Und wieder durchzuckte ihn ein aufblitzender Gedanke: Ja, gewiß – so war es! Weil sie sich innerlich schuldbeladen gegen ihn fühlte, weil sie ihm statt lauteren, klaren Goldes der Liebe damals ein wertloses, unechtes Empfinden täuschend gegeben, das ihn dann hineingelockt hatte in all sein Unglück, darum hatte sie ihm jetzt das getan.

Haha! Bitter lachte Wigand auf. Mit Geld, mit wohlfeilem Geld hatte sie ihre Seele freizukaufen und ihn abzufinden gesucht!

Schwer sank er in einen Stuhl; das war ja ein Schlag, noch schwerer als alles, was ihm bisher von ihr gekommen war.
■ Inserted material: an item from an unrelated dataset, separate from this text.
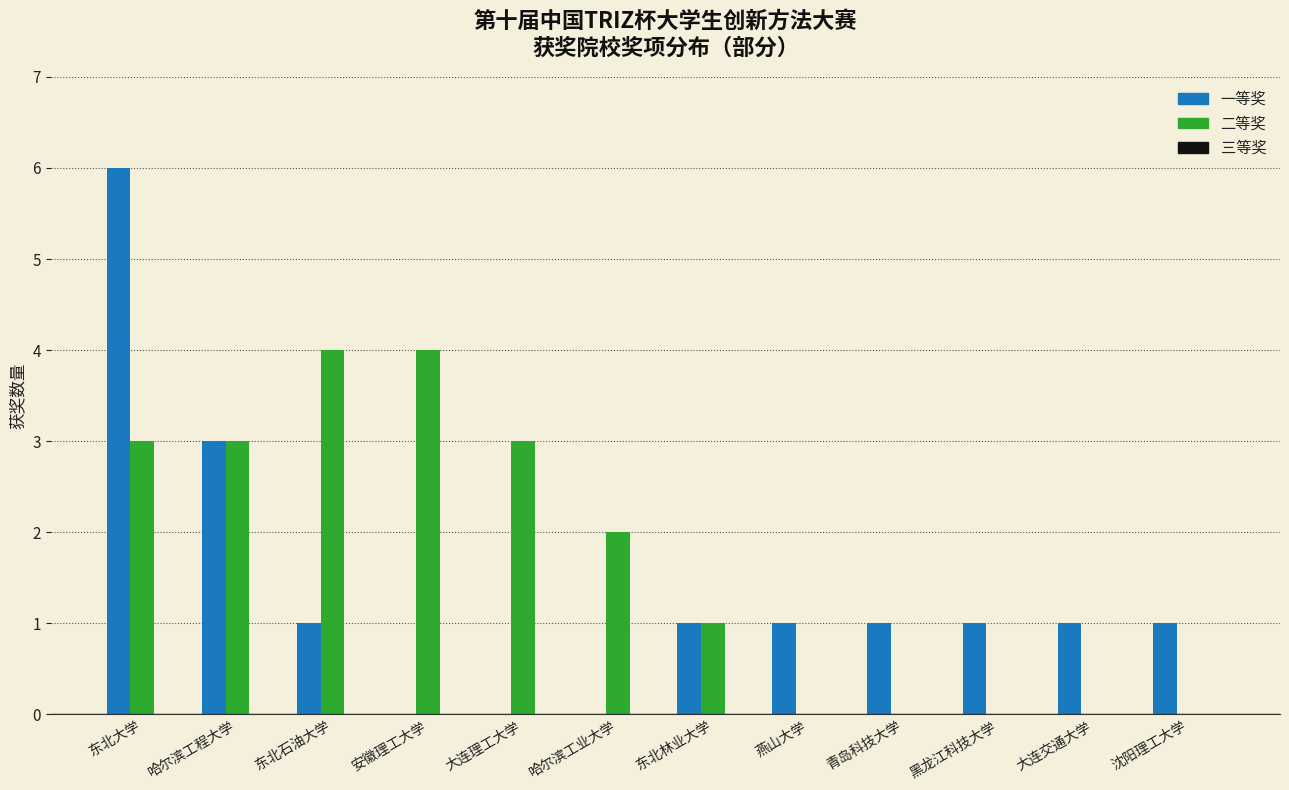

What is the total value across all series at 哈尔滨工程大学?

6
Minutenlang saß er so regungslos. Nun war ja alles wieder vernichtet – nun hieß es also wieder von neuem beginnen. Ja, nicht einmal die Möglichkeit, bei der Schutztruppe einzutreten, bot sich ihm jetzt, nachdem er seine Meldung wieder zurückgezogen hatte. Er konnte sich doch nun nicht wieder von neuem melden – sich lächerlich machen! Was also nun?

Aber ganz gleich, was auch kommen würde, jetzt hieß es nur hier ein Ende machen – ihr das Almosen vor die Füße werfen, das sie gewagt hatte ihm zu reichen.
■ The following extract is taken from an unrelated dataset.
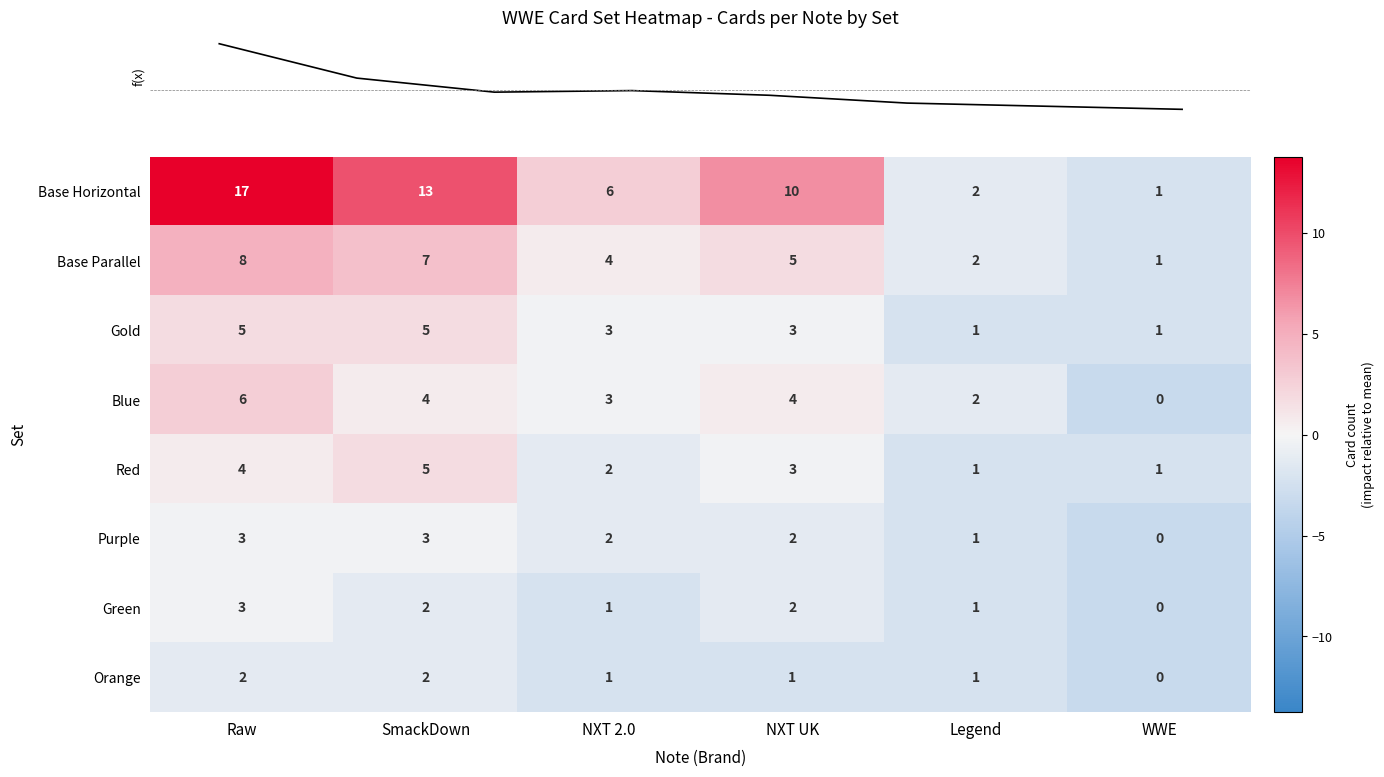

The value of Orange at Raw is 2. True or false?

True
Mit einem Ruck erhob sich Wigand, stellte das Briefregister wieder an seinen Platz und ging hinüber in sein Zimmer. Schwer streifte dort am Schreibtisch seine Feder über das Papier hin.

Dann klingelte er.

Die Schwester du jour erschien.

»Bitte, Schwester Martha, hier der Brief muß sofort an Frau Drenck. Friedrich« – der Diener, der unten im Souterrain wohnte – »soll ihn gleich hintragen.«

»Gewiß, Herr Doktor. Ich werde es dringlich machen,« versprach die Schwester und nahm das Schreiben mit fort.

So war Wigand denn wieder allein. Aber es litt ihn nicht in dem engen Raum. Er zog sich an und ging aus dem Haus, dessen Luft ihn jetzt mit Zentnerlast bedrückte, in dem er nicht mehr atmen konnte.